Recast the rows below as a two-column CSV with the headers field and value. Give one line per row, with its text under field and its answer under value, each in its own quoted field and with line breaks turned into spaces.

[Saved entries]

┄┄┄┄┄┄┄┄┄┄

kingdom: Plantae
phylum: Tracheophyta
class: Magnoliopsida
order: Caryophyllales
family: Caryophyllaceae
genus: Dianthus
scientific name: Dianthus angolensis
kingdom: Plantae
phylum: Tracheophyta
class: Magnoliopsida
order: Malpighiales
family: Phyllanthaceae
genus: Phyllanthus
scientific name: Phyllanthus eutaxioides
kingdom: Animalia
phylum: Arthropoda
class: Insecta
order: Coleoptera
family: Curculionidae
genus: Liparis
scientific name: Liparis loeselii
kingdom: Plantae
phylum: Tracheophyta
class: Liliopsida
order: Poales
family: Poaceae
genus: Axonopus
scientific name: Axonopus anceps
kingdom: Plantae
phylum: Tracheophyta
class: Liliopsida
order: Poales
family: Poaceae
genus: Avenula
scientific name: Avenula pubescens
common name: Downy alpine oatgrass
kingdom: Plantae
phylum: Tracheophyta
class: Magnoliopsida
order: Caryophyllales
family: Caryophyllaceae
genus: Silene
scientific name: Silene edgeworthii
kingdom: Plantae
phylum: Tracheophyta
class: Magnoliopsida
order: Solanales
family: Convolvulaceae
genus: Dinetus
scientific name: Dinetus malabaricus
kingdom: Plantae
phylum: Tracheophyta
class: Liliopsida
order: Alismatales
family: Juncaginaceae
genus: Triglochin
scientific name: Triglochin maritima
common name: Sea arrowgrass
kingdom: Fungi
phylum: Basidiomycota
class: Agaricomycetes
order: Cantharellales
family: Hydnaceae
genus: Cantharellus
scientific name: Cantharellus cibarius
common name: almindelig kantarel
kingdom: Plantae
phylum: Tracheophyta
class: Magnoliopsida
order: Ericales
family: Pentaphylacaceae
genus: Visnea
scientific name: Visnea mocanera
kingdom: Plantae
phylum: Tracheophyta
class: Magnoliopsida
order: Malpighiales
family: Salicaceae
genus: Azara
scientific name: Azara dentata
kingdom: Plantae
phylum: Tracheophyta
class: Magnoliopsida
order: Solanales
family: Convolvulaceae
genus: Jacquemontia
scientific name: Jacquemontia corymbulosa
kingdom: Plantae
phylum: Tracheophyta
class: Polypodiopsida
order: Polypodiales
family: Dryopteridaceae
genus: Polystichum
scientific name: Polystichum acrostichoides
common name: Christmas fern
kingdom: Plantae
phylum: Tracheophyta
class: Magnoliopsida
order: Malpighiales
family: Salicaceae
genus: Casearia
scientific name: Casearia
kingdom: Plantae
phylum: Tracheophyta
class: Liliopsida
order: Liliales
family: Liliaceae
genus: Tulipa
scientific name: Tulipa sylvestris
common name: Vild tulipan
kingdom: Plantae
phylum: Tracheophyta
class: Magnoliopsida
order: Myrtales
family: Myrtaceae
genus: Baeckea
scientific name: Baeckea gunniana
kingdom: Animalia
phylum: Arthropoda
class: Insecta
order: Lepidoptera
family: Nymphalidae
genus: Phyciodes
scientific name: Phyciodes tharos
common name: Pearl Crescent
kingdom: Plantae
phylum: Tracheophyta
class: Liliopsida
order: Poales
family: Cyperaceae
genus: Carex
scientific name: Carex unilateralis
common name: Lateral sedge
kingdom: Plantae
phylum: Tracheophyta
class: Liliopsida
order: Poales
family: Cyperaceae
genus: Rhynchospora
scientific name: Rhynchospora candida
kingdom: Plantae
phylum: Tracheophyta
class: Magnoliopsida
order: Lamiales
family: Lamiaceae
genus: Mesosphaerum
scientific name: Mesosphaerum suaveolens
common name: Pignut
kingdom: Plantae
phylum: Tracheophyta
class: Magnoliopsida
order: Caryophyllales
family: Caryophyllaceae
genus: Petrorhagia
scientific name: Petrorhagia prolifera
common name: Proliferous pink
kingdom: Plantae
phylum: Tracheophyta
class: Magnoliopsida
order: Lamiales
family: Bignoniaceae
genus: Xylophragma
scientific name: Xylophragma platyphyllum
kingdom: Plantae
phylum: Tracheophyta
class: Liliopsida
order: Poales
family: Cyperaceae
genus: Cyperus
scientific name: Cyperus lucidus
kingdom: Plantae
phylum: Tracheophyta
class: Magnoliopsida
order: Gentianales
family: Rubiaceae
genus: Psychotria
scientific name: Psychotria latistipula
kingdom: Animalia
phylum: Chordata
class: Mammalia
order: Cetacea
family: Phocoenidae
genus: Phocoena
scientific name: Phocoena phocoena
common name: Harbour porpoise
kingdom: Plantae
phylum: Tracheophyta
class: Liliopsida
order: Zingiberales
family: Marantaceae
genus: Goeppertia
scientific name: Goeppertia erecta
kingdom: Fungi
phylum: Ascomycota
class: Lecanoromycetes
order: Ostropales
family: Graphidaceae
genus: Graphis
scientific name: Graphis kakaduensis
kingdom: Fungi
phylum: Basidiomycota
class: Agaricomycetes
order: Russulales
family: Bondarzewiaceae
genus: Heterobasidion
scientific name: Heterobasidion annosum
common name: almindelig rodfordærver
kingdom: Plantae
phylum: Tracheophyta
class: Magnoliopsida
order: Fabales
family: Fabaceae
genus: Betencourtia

┄┄┄┄┄┄┄┄┄┄

=== Task output ===
field,value
"kingdom:","Plantae"
"phylum:","Tracheophyta"
"class:","Magnoliopsida"
"order:","Caryophyllales"
"family:","Caryophyllaceae"
"genus:","Dianthus"
"scientific name:","Dianthus angolensis"
"kingdom:","Plantae"
"phylum:","Tracheophyta"
"class:","Magnoliopsida"
"order:","Malpighiales"
"family:","Phyllanthaceae"
"genus:","Phyllanthus"
"scientific name:","Phyllanthus eutaxioides"
"kingdom:","Animalia"
"phylum:","Arthropoda"
"class:","Insecta"
"order:","Coleoptera"
"family:","Curculionidae"
"genus:","Liparis"
"scientific name:","Liparis loeselii"
"kingdom:","Plantae"
"phylum:","Tracheophyta"
"class:","Liliopsida"
"order:","Poales"
"family:","Poaceae"
"genus:","Axonopus"
"scientific name:","Axonopus anceps"
"kingdom:","Plantae"
"phylum:","Tracheophyta"
"class:","Liliopsida"
"order:","Poales"
"family:","Poaceae"
"genus:","Avenula"
"scientific name:","Avenula pubescens"
"common name:","Downy alpine oatgrass"
"kingdom:","Plantae"
"phylum:","Tracheophyta"
"class:","Magnoliopsida"
"order:","Caryophyllales"
"family:","Caryophyllaceae"
"genus:","Silene"
"scientific name:","Silene edgeworthii"
"kingdom:","Plantae"
"phylum:","Tracheophyta"
"class:","Magnoliopsida"
"order:","Solanales"
"family:","Convolvulaceae"
"genus:","Dinetus"
"scientific name:","Dinetus malabaricus"
"kingdom:","Plantae"
"phylum:","Tracheophyta"
"class:","Liliopsida"
"order:","Alismatales"
"family:","Juncaginaceae"
"genus:","Triglochin"
"scientific name:","Triglochin maritima"
"common name:","Sea arrowgrass"
"kingdom:","Fungi"
"phylum:","Basidiomycota"
"class:","Agaricomycetes"
"order:","Cantharellales"
"family:","Hydnaceae"
"genus:","Cantharellus"
"scientific name:","Cantharellus cibarius"
"common name:","almindelig kantarel"
"kingdom:","Plantae"
"phylum:","Tracheophyta"
"class:","Magnoliopsida"
"order:","Ericales"
"family:","Pentaphylacaceae"
"genus:","Visnea"
"scientific name:","Visnea mocanera"
"kingdom:","Plantae"
"phylum:","Tracheophyta"
"class:","Magnoliopsida"
"order:","Malpighiales"
"family:","Salicaceae"
"genus:","Azara"
"scientific name:","Azara dentata"
"kingdom:","Plantae"
"phylum:","Tracheophyta"
"class:","Magnoliopsida"
"order:","Solanales"
"family:","Convolvulaceae"
"genus:","Jacquemontia"
"scientific name:","Jacquemontia corymbulosa"
"kingdom:","Plantae"
"phylum:","Tracheophyta"
"class:","Polypodiopsida"
"order:","Polypodiales"
"family:","Dryopteridaceae"
"genus:","Polystichum"
"scientific name:","Polystichum acrostichoides"
"common name:","Christmas fern"
"kingdom:","Plantae"
"phylum:","Tracheophyta"
"class:","Magnoliopsida"
"order:","Malpighiales"
"family:","Salicaceae"
"genus:","Casearia"
"scientific name:","Casearia"
"kingdom:","Plantae"
"phylum:","Tracheophyta"
"class:","Liliopsida"
"order:","Liliales"
"family:","Liliaceae"
"genus:","Tulipa"
"scientific name:","Tulipa sylvestris"
"common name:","Vild tulipan"
"kingdom:","Plantae"
"phylum:","Tracheophyta"
"class:","Magnoliopsida"
"order:","Myrtales"
"family:","Myrtaceae"
"genus:","Baeckea"
"scientific name:","Baeckea gunniana"
"kingdom:","Animalia"
"phylum:","Arthropoda"
"class:","Insecta"
"order:","Lepidoptera"
"family:","Nymphalidae"
"genus:","Phyciodes"
"scientific name:","Phyciodes tharos"
"common name:","Pearl Crescent"
"kingdom:","Plantae"
"phylum:","Tracheophyta"
"class:","Liliopsida"
"order:","Poales"
"family:","Cyperaceae"
"genus:","Carex"
"scientific name:","Carex unilateralis"
"common name:","Lateral sedge"
"kingdom:","Plantae"
"phylum:","Tracheophyta"
"class:","Liliopsida"
"order:","Poales"
"family:","Cyperaceae"
"genus:","Rhynchospora"
"scientific name:","Rhynchospora candida"
"kingdom:","Plantae"
"phylum:","Tracheophyta"
"class:","Magnoliopsida"
"order:","Lamiales"
"family:","Lamiaceae"
"genus:","Mesosphaerum"
"scientific name:","Mesosphaerum suaveolens"
"common name:","Pignut"
"kingdom:","Plantae"
"phylum:","Tracheophyta"
"class:","Magnoliopsida"
"order:","Caryophyllales"
"family:","Caryophyllaceae"
"genus:","Petrorhagia"
"scientific name:","Petrorhagia prolifera"
"common name:","Proliferous pink"
"kingdom:","Plantae"
"phylum:","Tracheophyta"
"class:","Magnoliopsida"
"order:","Lamiales"
"family:","Bignoniaceae"
"genus:","Xylophragma"
"scientific name:","Xylophragma platyphyllum"
"kingdom:","Plantae"
"phylum:","Tracheophyta"
"class:","Liliopsida"
"order:","Poales"
"family:","Cyperaceae"
"genus:","Cyperus"
"scientific name:","Cyperus lucidus"
"kingdom:","Plantae"
"phylum:","Tracheophyta"
"class:","Magnoliopsida"
"order:","Gentianales"
"family:","Rubiaceae"
"genus:","Psychotria"
"scientific name:","Psychotria latistipula"
"kingdom:","Animalia"
"phylum:","Chordata"
"class:","Mammalia"
"order:","Cetacea"
"family:","Phocoenidae"
"genus:","Phocoena"
"scientific name:","Phocoena phocoena"
"common name:","Harbour porpoise"
"kingdom:","Plantae"
"phylum:","Tracheophyta"
"class:","Liliopsida"
"order:","Zingiberales"
"family:","Marantaceae"
"genus:","Goeppertia"
"scientific name:","Goeppertia erecta"
"kingdom:","Fungi"
"phylum:","Ascomycota"
"class:","Lecanoromycetes"
"order:","Ostropales"
"family:","Graphidaceae"
"genus:","Graphis"
"scientific name:","Graphis kakaduensis"
"kingdom:","Fungi"
"phylum:","Basidiomycota"
"class:","Agaricomycetes"
"order:","Russulales"
"family:","Bondarzewiaceae"
"genus:","Heterobasidion"
"scientific name:","Heterobasidion annosum"
"common name:","almindelig rodfordærver"
"kingdom:","Plantae"
"phylum:","Tracheophyta"
"class:","Magnoliopsida"
"order:","Fabales"
"family:","Fabaceae"
"genus:","Betencourtia"